--- Required work ---
Print all entries word for word.

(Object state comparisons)
__________________________________________________
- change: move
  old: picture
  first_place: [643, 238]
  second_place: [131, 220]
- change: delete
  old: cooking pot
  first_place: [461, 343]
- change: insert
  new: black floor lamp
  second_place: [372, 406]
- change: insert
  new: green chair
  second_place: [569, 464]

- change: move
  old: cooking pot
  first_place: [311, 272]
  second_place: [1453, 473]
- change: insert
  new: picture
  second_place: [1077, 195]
__________________________________________________
--- Answer ---
- change: move
  old: picture
  first_place: [643, 238]
  second_place: [131, 220]
- change: delete
  old: cooking pot
  first_place: [461, 343]
- change: insert
  new: black floor lamp
  second_place: [372, 406]
- change: insert
  new: green chair
  second_place: [569, 464]

- change: move
  old: cooking pot
  first_place: [311, 272]
  second_place: [1453, 473]
- change: insert
  new: picture
  second_place: [1077, 195]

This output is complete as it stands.